Soozll November 21, 2010
I use a butter and sour cream, press in crust for my pecan pie and it instructs you to par bake it. I'd par bake any style crust, though.
AntoniaJames November 21, 2010
hardlikearmour, my filling isn't hot. It goes in cold. It's a traditional Southern style filling (or so I'm told) with eggs, sweeteners (brown sugar plus Lyle's golden syrup, which I use instead of corn syrup), vanilla plus a few other things, and lots of chopped pecans, then topped with full pecan halves all over the top. I suppose I could heat the filling gently before putting it into the pie. Very interesting idea . . . . thank you!! ;o)
hardlikearmour November 21, 2010
I love, love, love pecan pie, and I always blind bake the crust. Parbake instructions: 375 degrees, 25-30 minutes with foil and weights, then 5-6 minutes without foil and weights. Add the hot pie filling to the hot crust, and finish baking. Keeps the crust nice and crisp.
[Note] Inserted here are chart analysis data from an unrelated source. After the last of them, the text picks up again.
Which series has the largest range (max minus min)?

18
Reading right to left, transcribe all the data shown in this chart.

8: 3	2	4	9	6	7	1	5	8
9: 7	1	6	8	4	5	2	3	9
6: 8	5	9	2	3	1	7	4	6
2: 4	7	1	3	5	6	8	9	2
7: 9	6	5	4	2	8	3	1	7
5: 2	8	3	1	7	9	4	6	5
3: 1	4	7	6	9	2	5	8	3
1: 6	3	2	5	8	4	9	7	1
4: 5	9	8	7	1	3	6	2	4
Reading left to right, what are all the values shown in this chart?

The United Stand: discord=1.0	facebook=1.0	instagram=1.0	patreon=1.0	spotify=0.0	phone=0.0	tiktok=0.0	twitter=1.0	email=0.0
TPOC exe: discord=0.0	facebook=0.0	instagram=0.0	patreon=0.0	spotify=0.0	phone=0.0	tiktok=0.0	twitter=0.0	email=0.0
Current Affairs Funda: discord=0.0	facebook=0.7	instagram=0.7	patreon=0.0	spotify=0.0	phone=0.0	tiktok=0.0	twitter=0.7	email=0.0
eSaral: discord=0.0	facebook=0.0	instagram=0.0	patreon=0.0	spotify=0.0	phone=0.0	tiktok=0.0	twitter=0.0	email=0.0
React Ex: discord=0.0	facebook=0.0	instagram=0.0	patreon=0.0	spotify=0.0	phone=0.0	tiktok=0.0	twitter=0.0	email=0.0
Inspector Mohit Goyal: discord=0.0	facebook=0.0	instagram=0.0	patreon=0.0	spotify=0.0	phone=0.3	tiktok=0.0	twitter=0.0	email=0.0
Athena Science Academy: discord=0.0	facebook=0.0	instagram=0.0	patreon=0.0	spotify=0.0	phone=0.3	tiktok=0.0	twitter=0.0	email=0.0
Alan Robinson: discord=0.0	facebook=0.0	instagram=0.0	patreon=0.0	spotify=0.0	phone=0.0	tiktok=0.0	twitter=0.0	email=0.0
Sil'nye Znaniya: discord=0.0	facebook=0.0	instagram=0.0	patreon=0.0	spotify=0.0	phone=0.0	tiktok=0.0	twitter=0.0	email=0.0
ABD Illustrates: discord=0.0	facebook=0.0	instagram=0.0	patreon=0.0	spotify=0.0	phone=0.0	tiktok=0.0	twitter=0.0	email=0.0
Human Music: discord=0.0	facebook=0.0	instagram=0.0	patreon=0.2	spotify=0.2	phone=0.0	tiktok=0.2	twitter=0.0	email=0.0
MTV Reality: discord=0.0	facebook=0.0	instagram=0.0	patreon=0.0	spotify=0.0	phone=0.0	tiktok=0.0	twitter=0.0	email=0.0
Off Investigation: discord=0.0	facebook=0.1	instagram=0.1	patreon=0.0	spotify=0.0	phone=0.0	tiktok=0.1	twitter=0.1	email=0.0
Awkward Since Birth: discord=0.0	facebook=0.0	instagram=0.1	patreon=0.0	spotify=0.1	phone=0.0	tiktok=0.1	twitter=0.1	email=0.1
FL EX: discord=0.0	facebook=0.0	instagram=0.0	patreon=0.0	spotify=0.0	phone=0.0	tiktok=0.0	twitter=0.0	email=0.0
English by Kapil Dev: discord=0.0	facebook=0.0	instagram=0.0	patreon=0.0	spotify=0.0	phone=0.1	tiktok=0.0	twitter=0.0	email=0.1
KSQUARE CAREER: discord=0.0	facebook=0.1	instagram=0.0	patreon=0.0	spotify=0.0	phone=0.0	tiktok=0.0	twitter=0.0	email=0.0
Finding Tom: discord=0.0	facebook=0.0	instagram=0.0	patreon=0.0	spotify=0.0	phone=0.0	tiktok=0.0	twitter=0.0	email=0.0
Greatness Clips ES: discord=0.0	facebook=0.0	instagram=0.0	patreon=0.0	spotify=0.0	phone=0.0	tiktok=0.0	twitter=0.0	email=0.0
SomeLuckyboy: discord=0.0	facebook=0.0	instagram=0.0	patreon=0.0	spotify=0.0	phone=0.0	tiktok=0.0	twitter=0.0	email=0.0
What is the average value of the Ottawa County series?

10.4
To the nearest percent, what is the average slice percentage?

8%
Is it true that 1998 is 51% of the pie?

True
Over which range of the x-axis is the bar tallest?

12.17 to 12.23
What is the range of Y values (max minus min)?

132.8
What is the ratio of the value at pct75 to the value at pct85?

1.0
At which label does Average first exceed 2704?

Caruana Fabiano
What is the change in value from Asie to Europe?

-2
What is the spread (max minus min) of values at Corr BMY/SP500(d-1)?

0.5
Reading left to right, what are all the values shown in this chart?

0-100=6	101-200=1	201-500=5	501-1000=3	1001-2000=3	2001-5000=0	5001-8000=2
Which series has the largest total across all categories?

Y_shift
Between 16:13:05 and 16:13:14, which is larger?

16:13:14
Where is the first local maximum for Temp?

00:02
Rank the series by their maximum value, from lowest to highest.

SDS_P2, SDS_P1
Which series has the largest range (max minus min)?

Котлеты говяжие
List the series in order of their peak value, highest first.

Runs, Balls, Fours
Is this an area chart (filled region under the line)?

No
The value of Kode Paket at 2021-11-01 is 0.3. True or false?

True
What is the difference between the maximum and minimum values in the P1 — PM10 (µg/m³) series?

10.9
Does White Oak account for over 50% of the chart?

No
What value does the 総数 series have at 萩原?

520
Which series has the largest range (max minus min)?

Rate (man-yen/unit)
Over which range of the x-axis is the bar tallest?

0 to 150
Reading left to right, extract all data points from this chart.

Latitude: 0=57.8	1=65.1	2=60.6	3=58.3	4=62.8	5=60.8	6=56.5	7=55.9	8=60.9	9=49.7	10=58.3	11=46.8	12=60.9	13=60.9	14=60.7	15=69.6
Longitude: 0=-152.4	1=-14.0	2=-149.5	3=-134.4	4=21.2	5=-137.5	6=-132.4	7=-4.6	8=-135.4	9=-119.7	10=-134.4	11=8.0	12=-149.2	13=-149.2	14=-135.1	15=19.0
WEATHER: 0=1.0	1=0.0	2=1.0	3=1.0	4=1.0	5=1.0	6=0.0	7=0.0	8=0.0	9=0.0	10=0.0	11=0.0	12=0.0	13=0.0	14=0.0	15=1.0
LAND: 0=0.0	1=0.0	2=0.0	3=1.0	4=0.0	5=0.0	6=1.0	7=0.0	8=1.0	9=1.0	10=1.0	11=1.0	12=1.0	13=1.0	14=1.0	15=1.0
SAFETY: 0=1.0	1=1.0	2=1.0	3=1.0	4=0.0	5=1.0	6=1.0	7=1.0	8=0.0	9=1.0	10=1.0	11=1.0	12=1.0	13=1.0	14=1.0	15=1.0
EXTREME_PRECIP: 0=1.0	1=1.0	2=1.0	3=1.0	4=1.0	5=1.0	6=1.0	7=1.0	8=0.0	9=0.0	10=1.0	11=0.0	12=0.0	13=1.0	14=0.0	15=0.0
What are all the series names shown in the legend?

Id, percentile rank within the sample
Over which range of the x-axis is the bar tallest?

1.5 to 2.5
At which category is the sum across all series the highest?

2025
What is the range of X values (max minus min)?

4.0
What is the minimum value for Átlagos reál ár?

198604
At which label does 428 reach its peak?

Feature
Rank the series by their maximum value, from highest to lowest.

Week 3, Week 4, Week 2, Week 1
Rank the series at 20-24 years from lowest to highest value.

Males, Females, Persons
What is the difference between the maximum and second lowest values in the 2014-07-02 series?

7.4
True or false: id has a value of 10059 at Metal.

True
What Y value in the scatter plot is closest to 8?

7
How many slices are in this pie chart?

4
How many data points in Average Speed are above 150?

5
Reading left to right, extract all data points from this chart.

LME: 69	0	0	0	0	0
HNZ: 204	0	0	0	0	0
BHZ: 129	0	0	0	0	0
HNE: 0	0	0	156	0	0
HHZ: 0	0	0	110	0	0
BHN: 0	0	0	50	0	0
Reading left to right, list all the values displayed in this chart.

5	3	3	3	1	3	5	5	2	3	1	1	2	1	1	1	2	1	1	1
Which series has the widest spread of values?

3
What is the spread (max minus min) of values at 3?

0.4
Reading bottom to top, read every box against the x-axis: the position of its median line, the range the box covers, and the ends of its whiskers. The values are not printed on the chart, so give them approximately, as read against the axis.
AntoniaJames November 21, 2010
Thanks, drbabs! I have to frame it with foil anyway. But I agree that's an issue; I'd have to keep an eye on it. To answer your question, the pie is tasty, but my obsessive inner engineer is just wondering if it could be even better by blind baking. ;o)
drbabs November 21, 2010
I would think that the edges might burn if you blind bake it first. I suppose you could blind bake the crust and then cover the edges with foil as you bake the full pie, but if your crust is already good, why mess with it?